**GIVEN PASSAGE:**
= Beginning of Section =
This paragraph comes from one of over ten thousand similar paragraphs in one of many datasets that we’ll be using later to evaluate if the model is becoming competent, as we’ll cover in chapter 18. For now I’m using it to motivate the concept of attention.

So how freaking amazing are our minds? With every word we refine our understanding. We see the big picture and the details. These are informed by what we know about the world as a whole, and we know how to go back and retrieve specific pieces of information when they seem worth paying attention to.

How is a computer, a deterministic machine, possibly going to do any of that? Well, one way it’s definitely not is through hand-coded rules. As we talked about for translation in chapter 6, hand-created rules are only useful in restricted domains like reading weather reports or mechanical descriptions of changes in stock price.

Instead we need a computer model that comes closer to our mental model. At a localized level it needs to know that “Tesla” is a person not a company and that “he” refers to Tesla. On that final question mark, the model needs to see the bigger picture that a question is being asked, that the question is asking for a year that something happened, and be able to know or find the answer.
= End of Section =
**DATA PROVIDED:**
= Beginning of Section =
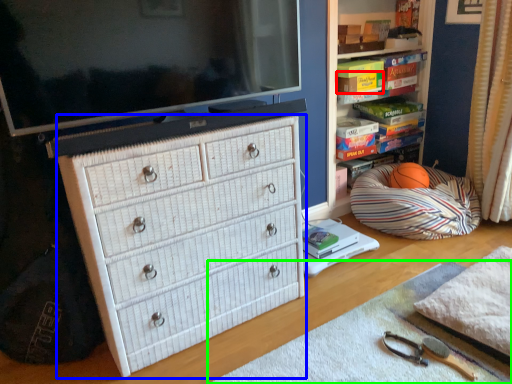
Question: Estimate the real-world distances between objects in this image. Which object is closer to book (highlighted by a red box), chest of drawers (highlighted by a blue box) or plain (highlighted by a green box)?

Choices:
 (A) chest of drawers
 (B) plain

Answer: (A)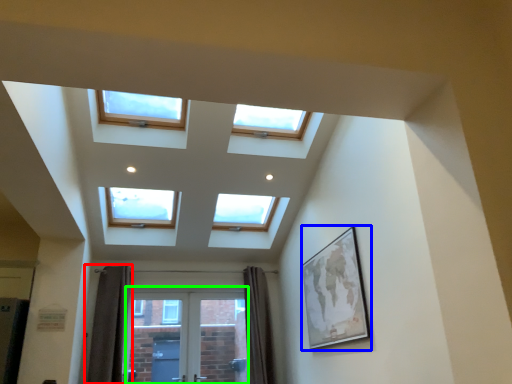
Question: Considering the real-world distances, which object is closest to curtain (highlighted by a red box)? picture frame (highlighted by a blue box) or screen door (highlighted by a green box).

Choices:
 (A) picture frame
 (B) screen door

Answer: (B)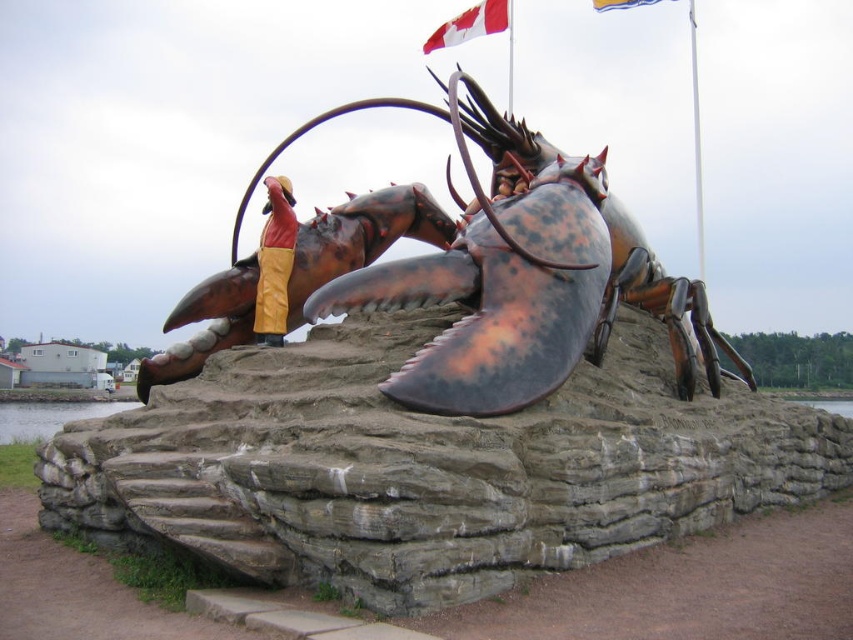
Can you confirm if rustic copper lobster at center is wider than reddish-brown leather pants at center?

Correct, the width of rustic copper lobster at center exceeds that of reddish-brown leather pants at center.

Is rustic copper lobster at center thinner than reddish-brown leather pants at center?

No.

Who is more distant from viewer, (306, 289) or (263, 253)?

The point (306, 289) is behind.

You are a GUI agent. You are given a task and a screenshot of the screen. Output one action in this format:
    pyautogui.click(x=<x>, y=<y>)
    Task: Click on the rustic copper lobster at center
    
    Given the screenshot: What is the action you would take?
    pyautogui.click(x=361, y=236)

Does rustic metal lobster at center have a larger size compared to reddish-brown leather pants at center?

Yes.

Locate an element on the screen. Image resolution: width=853 pixels, height=640 pixels. rustic metal lobster at center is located at coordinates (498, 269).

At what (x,y) coordinates should I click in order to perform the action: click on rustic metal lobster at center. Please return your answer as a coordinate pair (x, y). Image resolution: width=853 pixels, height=640 pixels. Looking at the image, I should click on (498, 269).

Is rustic copper lobster at center taller than red fabric flag at upper center?

Incorrect, rustic copper lobster at center's height is not larger of red fabric flag at upper center's.

Does rustic copper lobster at center have a larger size compared to red fabric flag at upper center?

No, rustic copper lobster at center is not bigger than red fabric flag at upper center.

Identify the location of rustic copper lobster at center. This screenshot has width=853, height=640. (361, 236).

Where is `rustic copper lobster at center`? The height and width of the screenshot is (640, 853). rustic copper lobster at center is located at coordinates (361, 236).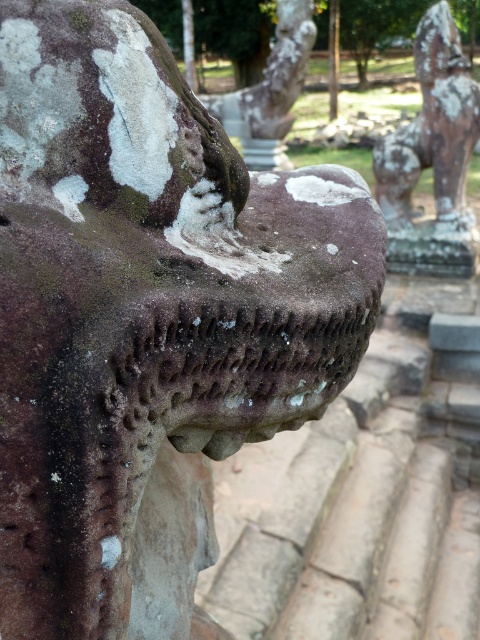
Question: Which object is farther from the camera taking this photo?

Choices:
 (A) rusty stone statue at center
 (B) rusty stone lion at upper right

Answer: (A)

Question: Can you confirm if rusty stone lion at upper right is positioned to the right of rusty stone statue at center?

Choices:
 (A) no
 (B) yes

Answer: (B)

Question: Is rusty stone lion at upper right behind rusty stone statue at center?

Choices:
 (A) no
 (B) yes

Answer: (A)

Question: Can you confirm if rusty stone lion at upper right is wider than rusty stone statue at center?

Choices:
 (A) no
 (B) yes

Answer: (A)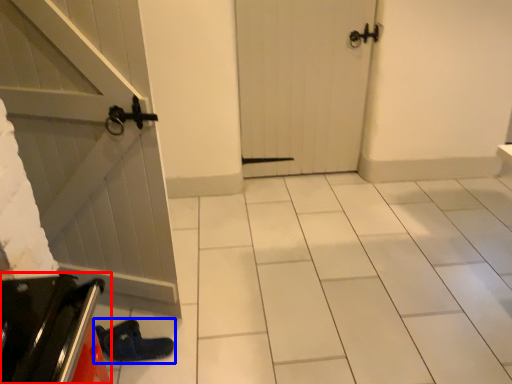
Question: Which object appears closest to the camera in this image, appliance (highlighted by a red box) or footwear (highlighted by a blue box)?

Choices:
 (A) appliance
 (B) footwear

Answer: (A)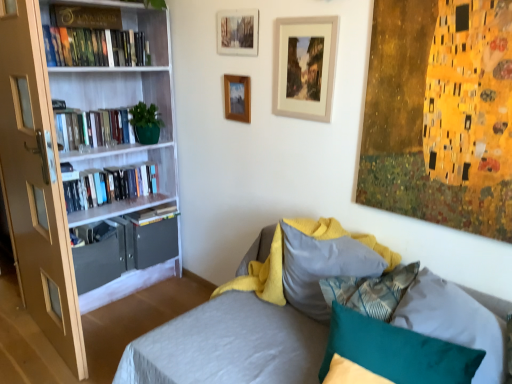
Where is `vacant area located to the right-hand side of matte beige door at left`? The height and width of the screenshot is (384, 512). vacant area located to the right-hand side of matte beige door at left is located at coordinates (128, 327).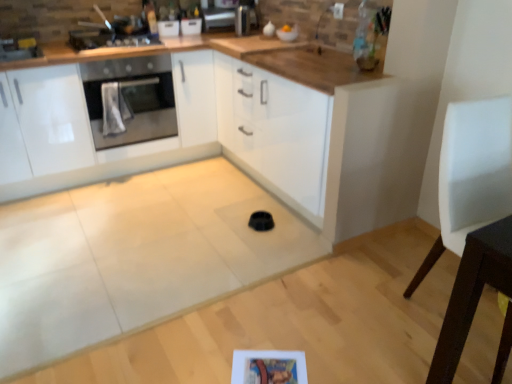
Locate an element on the screen. The height and width of the screenshot is (384, 512). vacant space that is to the left of white leather chair at right is located at coordinates (376, 310).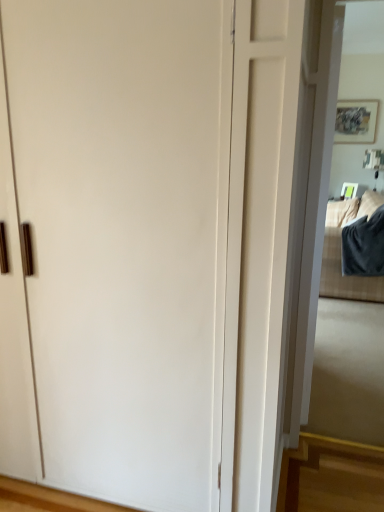
Question: Is dark gray plush blanket at right wider than white glossy mirror at right?

Choices:
 (A) no
 (B) yes

Answer: (B)

Question: Can you confirm if dark gray plush blanket at right is positioned to the left of white glossy mirror at right?

Choices:
 (A) no
 (B) yes

Answer: (A)

Question: From the image's perspective, would you say dark gray plush blanket at right is positioned over white glossy mirror at right?

Choices:
 (A) no
 (B) yes

Answer: (B)

Question: Is dark gray plush blanket at right oriented away from white glossy mirror at right?

Choices:
 (A) yes
 (B) no

Answer: (B)

Question: Can you confirm if dark gray plush blanket at right is thinner than white glossy mirror at right?

Choices:
 (A) yes
 (B) no

Answer: (B)

Question: Is dark gray plush blanket at right shorter than white glossy mirror at right?

Choices:
 (A) yes
 (B) no

Answer: (A)

Question: From a real-world perspective, is white glossy mirror at right under dark gray plush blanket at right?

Choices:
 (A) no
 (B) yes

Answer: (A)

Question: Is white glossy mirror at right behind dark gray plush blanket at right?

Choices:
 (A) no
 (B) yes

Answer: (A)

Question: From a real-world perspective, is white glossy mirror at right on dark gray plush blanket at right?

Choices:
 (A) no
 (B) yes

Answer: (B)

Question: From the image's perspective, is white glossy mirror at right located above dark gray plush blanket at right?

Choices:
 (A) no
 (B) yes

Answer: (A)

Question: Can you confirm if white glossy mirror at right is taller than dark gray plush blanket at right?

Choices:
 (A) no
 (B) yes

Answer: (B)

Question: Is dark gray plush blanket at right surrounded by white glossy mirror at right?

Choices:
 (A) yes
 (B) no

Answer: (B)

Question: Is white glossy mirror at right situated inside dark gray plush blanket at right or outside?

Choices:
 (A) inside
 (B) outside

Answer: (B)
= End of Section =
**WHAT THE EXERCISE ASKS:**
Copy out, word for word, the stretch of the attention passage above from "How is a computer, a" through "find the answer.".

**SOLUTION:**
How is a computer, a deterministic machine, possibly going to do any of that? Well, one way it’s definitely not is through hand-coded rules. As we talked about for translation in chapter 6, hand-created rules are only useful in restricted domains like reading weather reports or mechanical descriptions of changes in stock price.

Instead we need a computer model that comes closer to our mental model. At a localized level it needs to know that “Tesla” is a person not a company and that “he” refers to Tesla. On that final question mark, the model needs to see the bigger picture that a question is being asked, that the question is asking for a year that something happened, and be able to know or find the answer.